---------- SUPPLIED RECORDS ----------
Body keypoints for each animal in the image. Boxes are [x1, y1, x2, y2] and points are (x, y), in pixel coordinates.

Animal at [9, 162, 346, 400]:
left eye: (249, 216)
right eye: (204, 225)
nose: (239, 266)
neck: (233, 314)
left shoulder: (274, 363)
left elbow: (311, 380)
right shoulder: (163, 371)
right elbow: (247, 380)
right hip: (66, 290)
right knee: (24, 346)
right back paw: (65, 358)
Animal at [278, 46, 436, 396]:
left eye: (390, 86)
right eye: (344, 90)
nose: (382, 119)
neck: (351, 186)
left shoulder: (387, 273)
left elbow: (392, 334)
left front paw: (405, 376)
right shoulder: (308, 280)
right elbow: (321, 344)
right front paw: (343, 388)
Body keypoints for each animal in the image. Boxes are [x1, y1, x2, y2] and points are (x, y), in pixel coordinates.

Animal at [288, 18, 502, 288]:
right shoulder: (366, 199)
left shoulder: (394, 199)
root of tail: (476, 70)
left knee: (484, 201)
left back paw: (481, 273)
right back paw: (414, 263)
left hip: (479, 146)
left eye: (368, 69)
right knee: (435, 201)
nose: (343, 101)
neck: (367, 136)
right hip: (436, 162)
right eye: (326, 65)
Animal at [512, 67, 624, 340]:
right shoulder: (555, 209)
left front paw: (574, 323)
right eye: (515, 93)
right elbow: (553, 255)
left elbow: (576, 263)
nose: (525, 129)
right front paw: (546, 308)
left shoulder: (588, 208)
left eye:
----------
---------- SUPPLIED RECORDS ----------
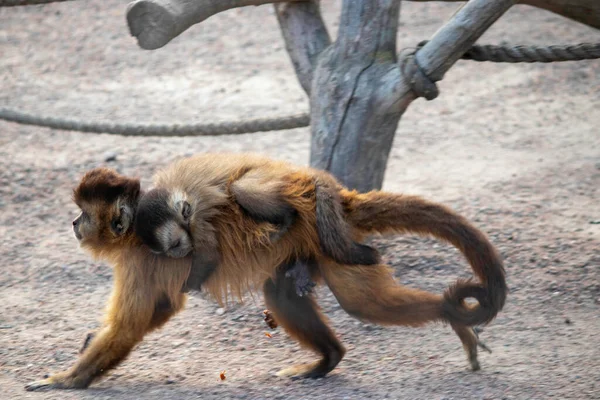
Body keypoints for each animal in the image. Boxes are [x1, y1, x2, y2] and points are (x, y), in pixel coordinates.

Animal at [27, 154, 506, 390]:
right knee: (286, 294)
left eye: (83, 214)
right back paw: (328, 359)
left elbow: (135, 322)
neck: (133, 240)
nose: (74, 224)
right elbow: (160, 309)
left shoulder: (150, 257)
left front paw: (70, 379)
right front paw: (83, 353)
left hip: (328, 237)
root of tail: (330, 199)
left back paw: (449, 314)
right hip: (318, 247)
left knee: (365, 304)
----------
In the records, locate each line holding the string "shoulder" and copy it.

left shoulder: (274, 363)
right shoulder: (163, 371)
left shoulder: (387, 273)
right shoulder: (308, 280)
right shoulder: (366, 199)
left shoulder: (394, 199)
right shoulder: (555, 209)
left shoulder: (588, 208)
left shoulder: (150, 257)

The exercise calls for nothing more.